Stored items

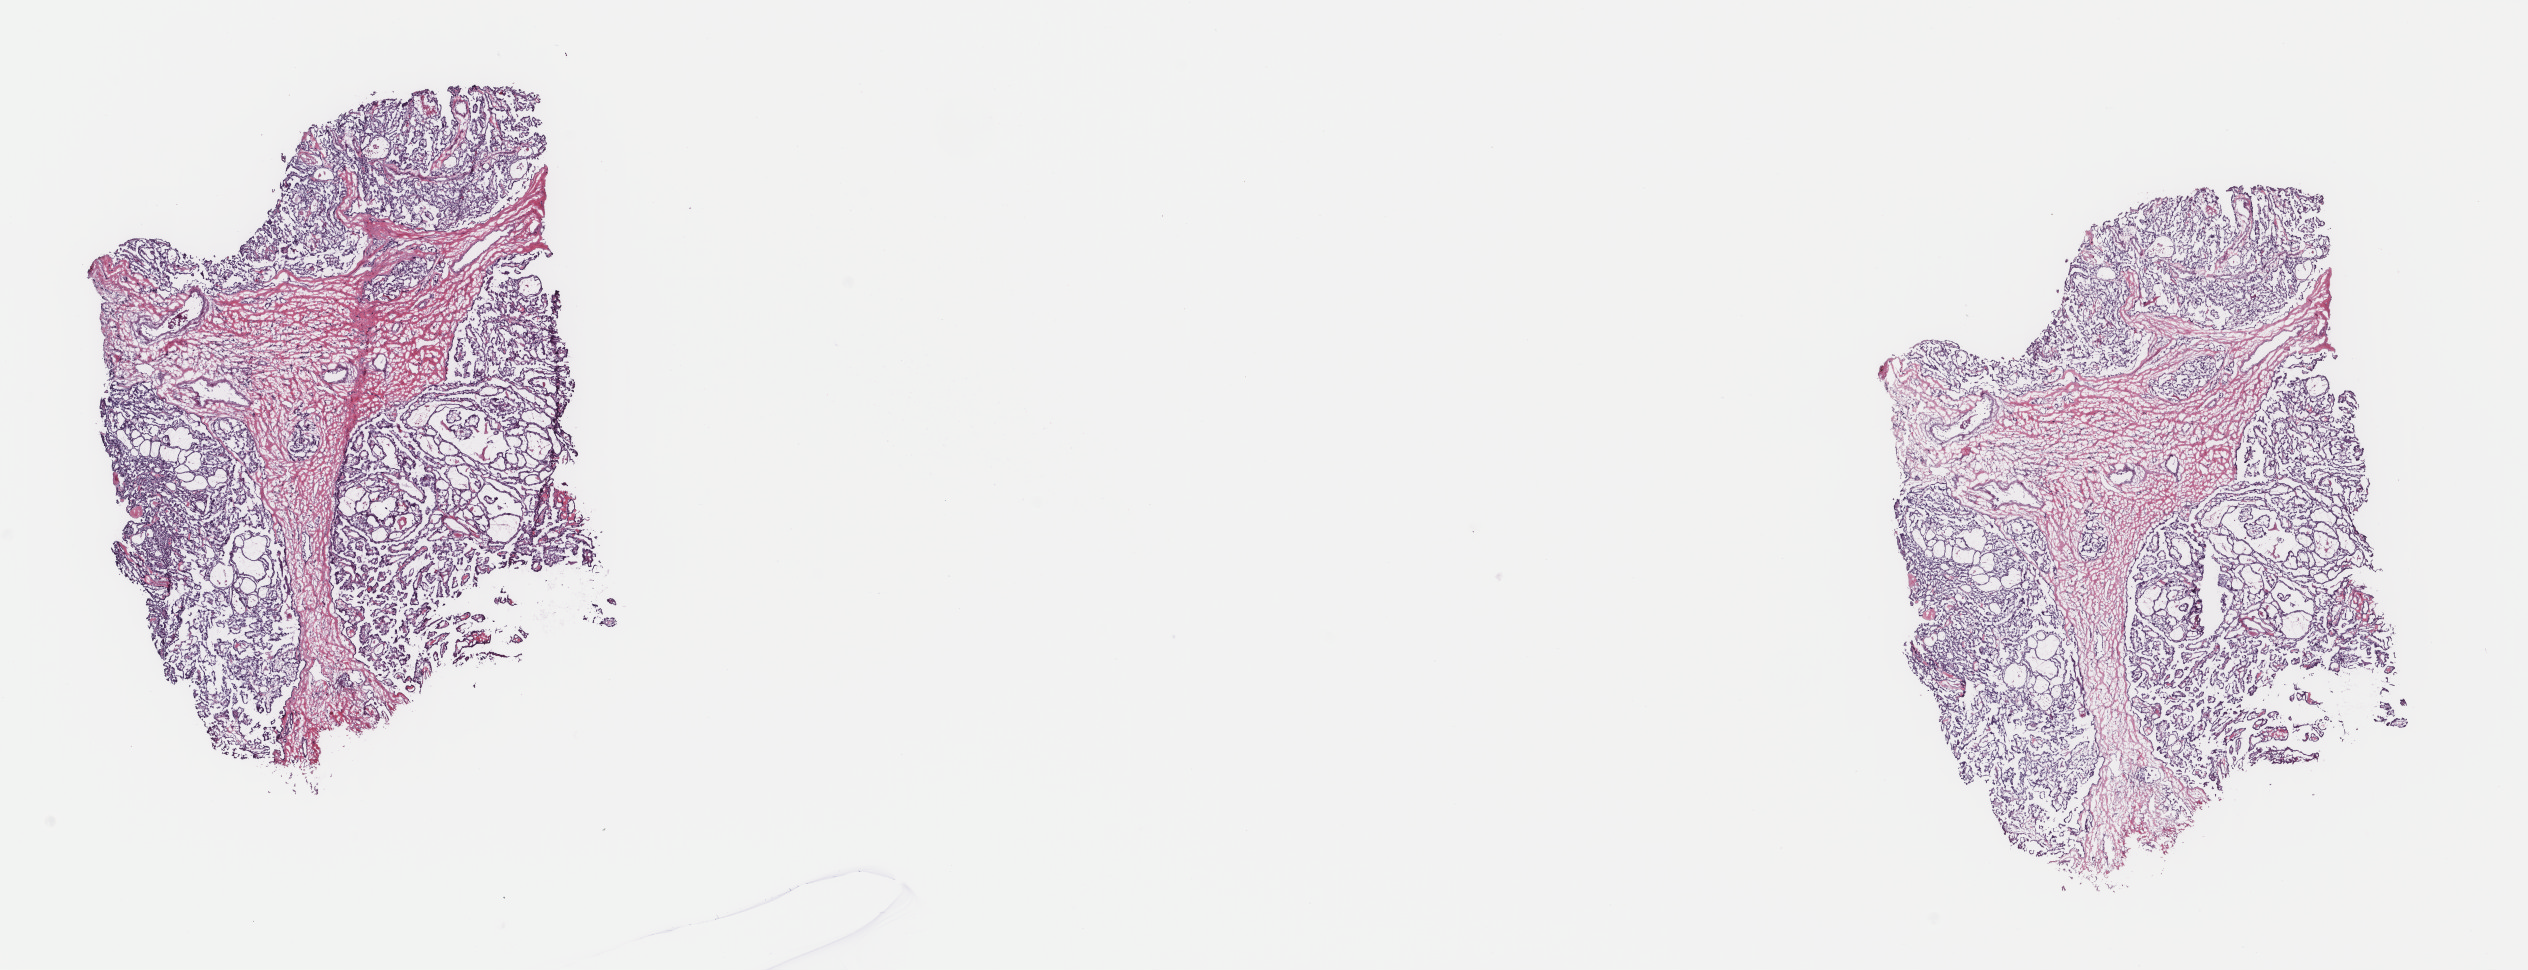
Digitized H&E tissue section (whole slide), low-resolution overview of the scanned area, about 20.1 x 7.7 mm (from a 40x scan); frozen section from the top of the tissue portion; sample: primary tumour, thyroid. Patient: female, age at initial diagnosis 49 years. Slide review estimates, as recorded: tumour cells 90%, tumour nuclei 85%, normal cells 0%, stromal cells 10%, necrosis 0%. Inflammatory infiltration, as recorded: lymphocyte infiltration 0%, monocyte infiltration 0%, neutrophil infiltration 0%.
Laterality: right. Histologic diagnosis: Papillary adenocarcinoma, NOS. AJCC pathologic stage: II (7th edition).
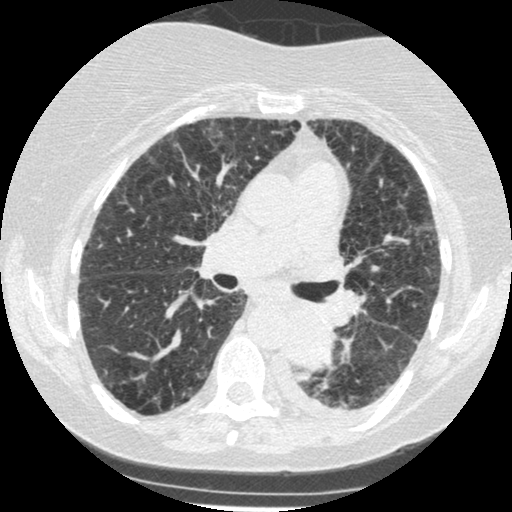
Low-dose screening chest CT, one axial slice; position 146 of 341 along the scan axis; reconstruction kernel STANDARD; 120 kVp; lung window (W 1500 / L -600 HU); 1.25 mm slice thickness; 512 × 512 image matrix.
Outlined on this slice (manually delineated by an expert):
- lesion 1 (tumor, lower lobe of left lung): box from (x=286, y=308) to (x=335, y=368) px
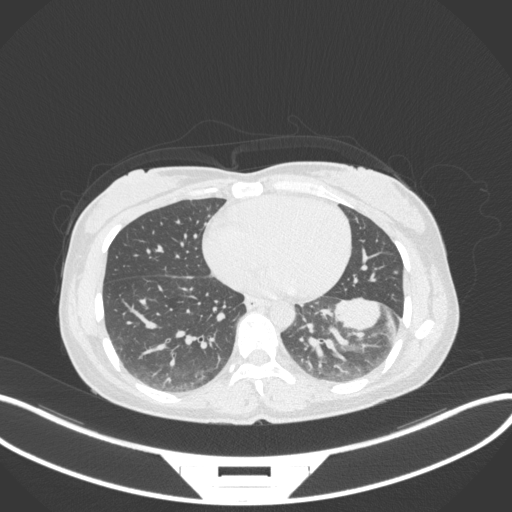
Chest CT, one axial slice. 120 kVp. Lung window (W 1500 / L -600 HU). 1 mm slice thickness. 512 × 512 image matrix, field of view 400 × 400 mm. Patient: female, 41 years. From the clinical record (not read from this slice): clinical TNM (as recorded): T2a N3 M1b.
Structures marked on this image (bounding box drawn by a radiologist):
- lung tumour (recorded histology: adenocarcinoma): bounding box <331,298,392,336> (left, top, right, bottom; pixels)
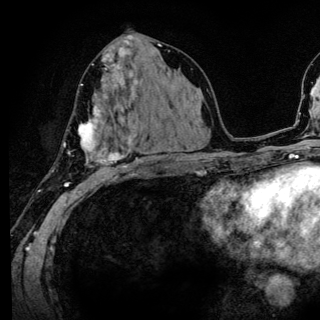
Breast MRI (dynamic contrast-enhanced), one axial slice; position 67 of 136 along the scan axis; cropped to one breast; dynamic contrast-enhanced series, time point 2 of 6 at this slice position (early post-contrast); 3 T; TE 4.2 ms, TR 8.6 ms; 1.2 mm slice thickness; 320 × 320 image matrix, field of view 200 × 200 mm. Female patient.
Structures marked on this image (semi-automatically segmented with operator editing):
- enhancing-tissue mask used for the functional tumour volume (all voxels passing the contrast-enhancement thresholds inside the analysis volume; usually the tumour): bounding box (x1, y1, x2, y2) in pixels: (52, 80, 140, 186)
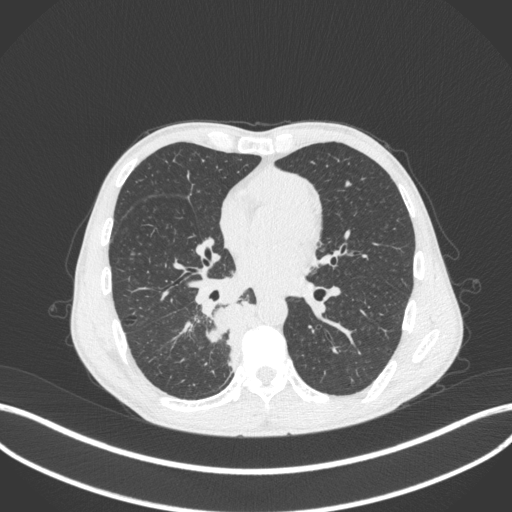
Chest CT, one axial slice. Position 180 of 371 along the scan axis. 120 kVp. Lung window (W 1500 / L -600 HU). 1 mm slice thickness. 512 × 512 image matrix, field of view 400 × 400 mm. Male patient, age 58 years. Case-level facts recorded for this patient, not image findings: clinical TNM (as recorded): T3 N1 M1.
Annotated regions visible in this slice (rectangle marked by the reading radiologist):
- lung tumour (recorded histology: squamous cell carcinoma): bounding box <207,299,265,373> (left, top, right, bottom; pixels)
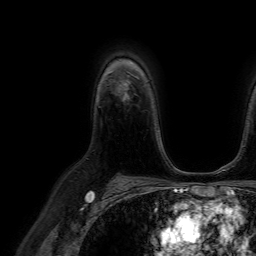
Breast MRI (dynamic contrast-enhanced), one axial slice. Position 51 of 64 along the scan axis. Cropped to one breast. Dynamic contrast-enhanced series, time point 2 of 7 at this slice position (early post-contrast). 1.5 T. TE 4.6 ms, TR 7.2 ms. 2.5 mm slice thickness. 256 × 256 image matrix. Female patient.
Outlined on this slice (semi-automatic segmentation, software-assisted and operator-edited):
- enhancing-tissue mask used for the functional tumour volume (all voxels passing the contrast-enhancement thresholds inside the analysis volume; usually the tumour): bounding box <120,82,130,98> (left, top, right, bottom; pixels)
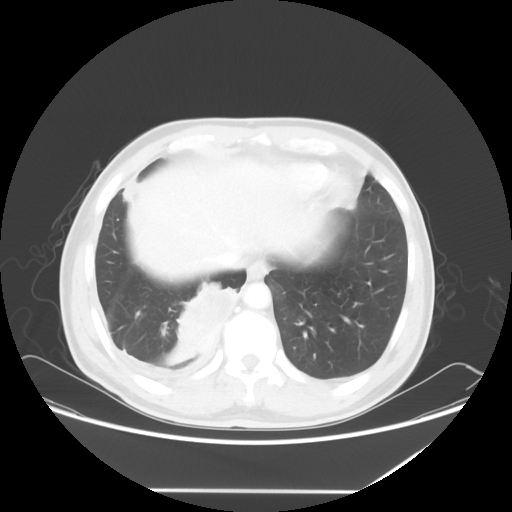
Chest CT, one axial slice; position 15 of 60 along the scan axis; 120 kVp; lung window (W 1500 / L -600 HU); 5 mm slice thickness; 512 × 512 image matrix. Patient: male, 48 years. From the clinical record (not read from this slice): clinical TNM (as recorded): T3 N3 M1a.
Annotated regions visible in this slice (rectangle marked by the reading radiologist):
- lung tumour (recorded histology: squamous cell carcinoma): bounding box (x1, y1, x2, y2) in pixels: (165, 278, 240, 368)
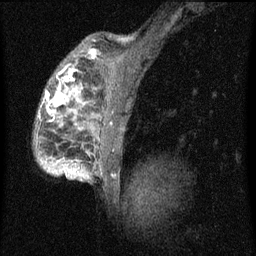
Breast MRI (dynamic contrast-enhanced), one sagittal slice; position 49 of 60 along the scan axis; dynamic contrast-enhanced series, image 2 of 4 at this slice position (ordered by acquisition); 1.5 T; TE 4.2 ms, TR 8 ms; 2 mm slice thickness; 256 × 256 image matrix, field of view 180 × 180 mm. Female patient, age 50 years.
Outlined on this slice (semi-automatically segmented with operator editing):
- analysis volume of interest (the breast-tissue region the enhancement analysis was run in; not a lesion): bounding box (x1, y1, x2, y2) in pixels: (34, 44, 124, 177)
- tumour enhancement mask (voxels above the 70 % enhancement threshold inside the analysis volume of interest): (46, 54, 95, 165)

▸ Exercise aim:
Determine how many lines of the records contain the word "Outlined". Reply with the number by itself.

▸ Result:
3